Showing posts with label oxidize phenol. Show all posts
Showing posts with label oxidize phenol. Show all posts

Thursday, June 30, 2011

Will pink coloration cause interference with analysis of wastewater when testing for Phenol?

Ask the Expert Question:
An industrial permittee has a wastewater that has a slight pink coloration after the pretreatment process. The samples need to be analyzed for Phenol in accordance with 40 CFR 403 and 40 CFR 136. Will the pink coloration cause interference with the analysis?

Experts Response:
The pink color will probably be removed in the distillation, but one way of being sure would be to conduct the test without the addition of the 4-aminoantipyrene color reagent. This should give a result of close to zero if there is no interference. If there is interference, the phenolics result could be approximated by subtracting the value obtained without adding the reagent to the value obtained with adding the reagent.

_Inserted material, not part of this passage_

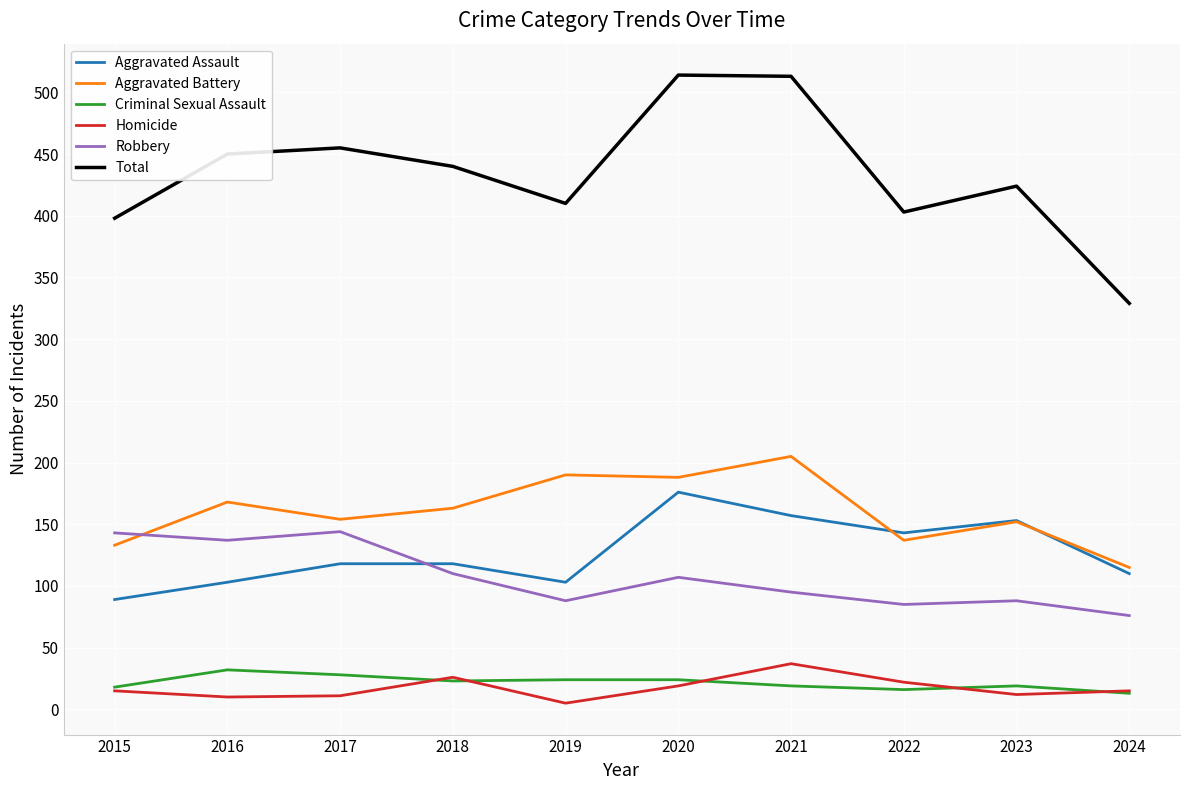

What is the total value across all series at 2015?

796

View Dr. Richard Burrows expert profile

Tuesday, November 23, 2010

Potassium permanganate to oxidize phenol from landfill leachate as treatment process

Ask the Expert Question: 
We would like to use potassium permanganate (KMnO4) to oxidize phenol from landfill leachate as a treatment process (i.e. reduce phenol below POTW required limits) prior to sending leachate to a local POTW. However, we are not sure what could potentially be formed when the KMnO4 oxidizes the phenol and how these subsequent formation products should then be removed. 


Expert Response: 
The reaction product of phenol and permanganate will be 1,4-benzoquinone. It is not regulated, and I suspect that it will be degraded in a biological treatment system. Since your treated leachate is going to a POTW, this should be sufficient to eliminate both the phenol and the by-product.



Ask the Expert Question: 
We also would need to know what potassium permanganate (KMnO4) would do to ammonia, cyanide, hydrogen sulfide and dissolved metals which are also present in the leachate at lesser concentrations than the phenol. 


Expert Response: 
Regarding the reaction of permanganate with the other constituents, I would expect ammonia to be oxidized to nitrate, cyanide to carbon dioxide and nitrate, and sulfide to sulfate. 

With the metals it would depend on the specific metals and their oxidation states.  For example, the leachate probably contains some dissolved ferrous iron because the landfill will be a reducing environment. The reaction with permanganate will convert this ferrous iron to ferric iron, and that would almost certainly result in a ferric oxide precipitate. These constituents are likely to react with permanganate more quickly than phenol, so you will have to add sufficient permanganate to oxidize these before you will get thorough oxidation of the phenol.